There are many completed renewable energy projects within Italy, while others are still in the planning stages. However, available data for 2020 is all but non-existent because of the COVID-19 pandemic, but with 2021 giving us a new lease on life, some projects should soon begin to see daylight, such as that of Eni.
One of Europe’s largest oil company that has decided to diversify into renewables has received authorisation for a few renewable energy projects in Italy. The State Hydrocarbons Authority, also known as Ente Nazionale Idrocarburi or ENI for short, is building a 4.5 MW photovoltaic plant in Trecate to power their production site.

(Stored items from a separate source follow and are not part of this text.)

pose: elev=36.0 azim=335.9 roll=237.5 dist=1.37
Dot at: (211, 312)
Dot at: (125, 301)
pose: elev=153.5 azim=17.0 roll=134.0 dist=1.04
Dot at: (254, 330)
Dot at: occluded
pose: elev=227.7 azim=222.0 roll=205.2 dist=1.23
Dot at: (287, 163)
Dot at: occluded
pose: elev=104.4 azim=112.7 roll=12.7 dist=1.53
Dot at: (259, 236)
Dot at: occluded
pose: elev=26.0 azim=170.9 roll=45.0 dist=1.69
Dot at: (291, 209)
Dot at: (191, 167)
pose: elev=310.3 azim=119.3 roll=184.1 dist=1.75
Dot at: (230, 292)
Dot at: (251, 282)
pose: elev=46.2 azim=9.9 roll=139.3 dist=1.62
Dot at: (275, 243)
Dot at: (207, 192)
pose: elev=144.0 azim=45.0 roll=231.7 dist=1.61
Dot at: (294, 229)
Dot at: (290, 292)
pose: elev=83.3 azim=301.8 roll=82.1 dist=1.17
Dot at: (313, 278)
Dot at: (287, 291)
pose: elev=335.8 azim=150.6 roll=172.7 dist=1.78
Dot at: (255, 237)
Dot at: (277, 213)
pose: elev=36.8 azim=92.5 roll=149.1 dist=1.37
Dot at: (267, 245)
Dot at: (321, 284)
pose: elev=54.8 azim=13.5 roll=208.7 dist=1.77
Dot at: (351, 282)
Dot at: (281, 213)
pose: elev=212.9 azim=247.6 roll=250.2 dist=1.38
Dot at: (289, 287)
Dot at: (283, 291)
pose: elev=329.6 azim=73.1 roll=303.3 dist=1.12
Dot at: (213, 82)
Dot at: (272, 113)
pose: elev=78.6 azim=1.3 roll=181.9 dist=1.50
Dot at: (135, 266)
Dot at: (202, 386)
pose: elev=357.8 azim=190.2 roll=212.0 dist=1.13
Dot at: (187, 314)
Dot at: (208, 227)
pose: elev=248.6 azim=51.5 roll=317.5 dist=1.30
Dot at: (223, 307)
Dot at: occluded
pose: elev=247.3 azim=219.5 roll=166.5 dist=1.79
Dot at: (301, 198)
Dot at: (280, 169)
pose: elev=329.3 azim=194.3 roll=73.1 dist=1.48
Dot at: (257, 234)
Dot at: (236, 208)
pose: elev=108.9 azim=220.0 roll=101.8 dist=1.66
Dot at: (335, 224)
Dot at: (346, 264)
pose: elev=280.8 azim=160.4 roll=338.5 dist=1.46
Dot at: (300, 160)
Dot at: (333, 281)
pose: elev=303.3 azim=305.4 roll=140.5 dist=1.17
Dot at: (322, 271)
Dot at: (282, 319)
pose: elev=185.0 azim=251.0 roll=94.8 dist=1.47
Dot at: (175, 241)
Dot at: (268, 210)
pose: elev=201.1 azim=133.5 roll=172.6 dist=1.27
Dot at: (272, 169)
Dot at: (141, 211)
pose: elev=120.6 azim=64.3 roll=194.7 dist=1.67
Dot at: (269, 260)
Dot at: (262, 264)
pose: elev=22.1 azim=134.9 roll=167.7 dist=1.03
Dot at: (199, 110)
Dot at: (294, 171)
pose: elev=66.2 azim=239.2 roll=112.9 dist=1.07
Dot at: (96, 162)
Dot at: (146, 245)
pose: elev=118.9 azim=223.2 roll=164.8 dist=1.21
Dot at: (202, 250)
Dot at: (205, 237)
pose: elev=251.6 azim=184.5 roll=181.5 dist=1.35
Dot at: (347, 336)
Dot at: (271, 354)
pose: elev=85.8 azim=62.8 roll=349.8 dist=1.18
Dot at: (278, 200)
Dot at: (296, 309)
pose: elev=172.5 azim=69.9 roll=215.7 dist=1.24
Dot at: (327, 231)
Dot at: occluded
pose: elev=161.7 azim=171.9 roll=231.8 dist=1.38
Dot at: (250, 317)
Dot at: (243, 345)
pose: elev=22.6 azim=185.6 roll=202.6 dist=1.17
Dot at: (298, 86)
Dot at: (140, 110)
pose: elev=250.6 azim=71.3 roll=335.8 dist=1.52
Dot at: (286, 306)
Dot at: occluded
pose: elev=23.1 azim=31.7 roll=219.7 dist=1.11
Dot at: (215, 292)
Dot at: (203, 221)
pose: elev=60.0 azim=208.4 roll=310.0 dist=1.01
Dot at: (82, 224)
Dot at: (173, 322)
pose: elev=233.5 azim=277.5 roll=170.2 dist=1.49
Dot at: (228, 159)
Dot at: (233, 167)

A subsidiary of ENI, called ENI New Energy, acquired three wind projects with a total capacity of 35 MW in the Puglia region of Italy. These will be the first wind projects undertaken by ENI in Italy, and it’s expected to produce approximately 81 GWh annually, avoiding around 33,400 tonnes of CO2 emissions per year. Construction is to begin in the third quarter of 2021.
When it comes to electricity generation, the National Plan for Energy and Climate (PNIEC) expects power generated by renewables to increase by 65% by 2030 compared to its current total.
Renewables are also scheduled to cover more than 55% of national electricity consumption, estimated at 337 TWh in 2030.
The plan is to concentrate on two renewables, wind energy and photovoltaic energy, with both renewables reaching more than twice the amount of installed power in 2030 than what is currently attainable. This means the increase in total installed power from renewables would go up to 75%.
Italy is not taking any pauses in its race to become the only contender for renewable energy innovations in Europe. It has beat its set targets twice in a row and continues to set higher standards for its sustainability. Hive Power is optimistic about the tremendous progress that can be made in Italy’s renewable energy journey with the inclusion of AI-powered smart grid technologies to promote more innovative solutions.